Prompt: Transcribe word for word the lines in the items from the line with "Save my name, email, and website in this" up to and including the line with "Advertisement".

Records supplied:
##############################

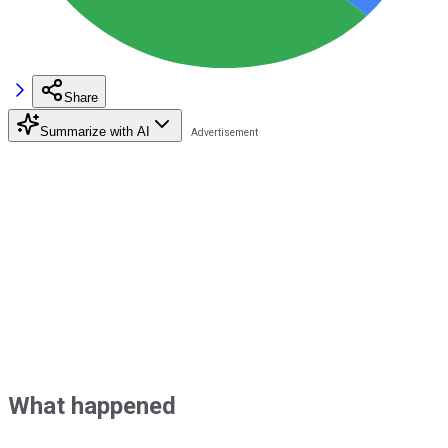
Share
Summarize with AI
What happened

##############################

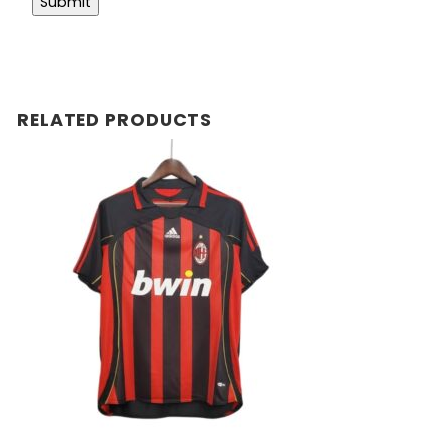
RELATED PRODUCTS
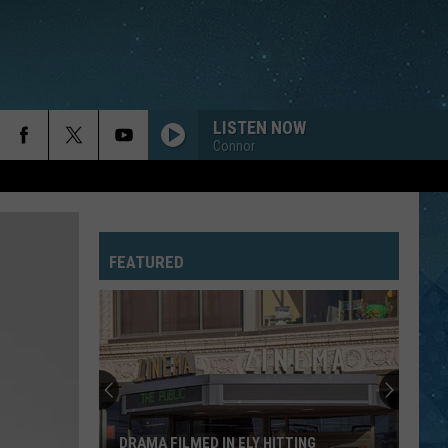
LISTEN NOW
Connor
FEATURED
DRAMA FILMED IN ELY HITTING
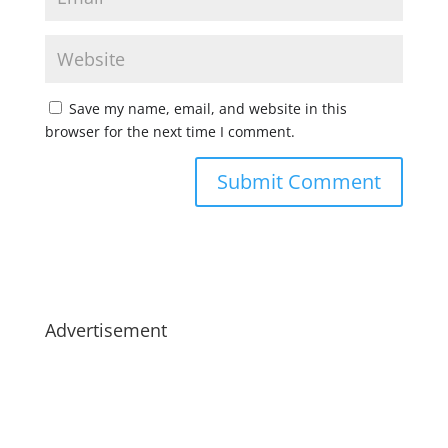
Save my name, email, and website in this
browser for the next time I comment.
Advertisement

##############################

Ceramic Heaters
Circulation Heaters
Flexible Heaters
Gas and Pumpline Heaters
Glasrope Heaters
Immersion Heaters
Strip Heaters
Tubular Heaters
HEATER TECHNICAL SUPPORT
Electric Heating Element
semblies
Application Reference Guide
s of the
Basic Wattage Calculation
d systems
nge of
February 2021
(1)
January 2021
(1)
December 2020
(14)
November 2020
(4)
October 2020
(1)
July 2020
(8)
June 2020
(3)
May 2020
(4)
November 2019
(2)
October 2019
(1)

##############################

Task response:
Save my name, email, and website in this
browser for the next time I comment.
Advertisement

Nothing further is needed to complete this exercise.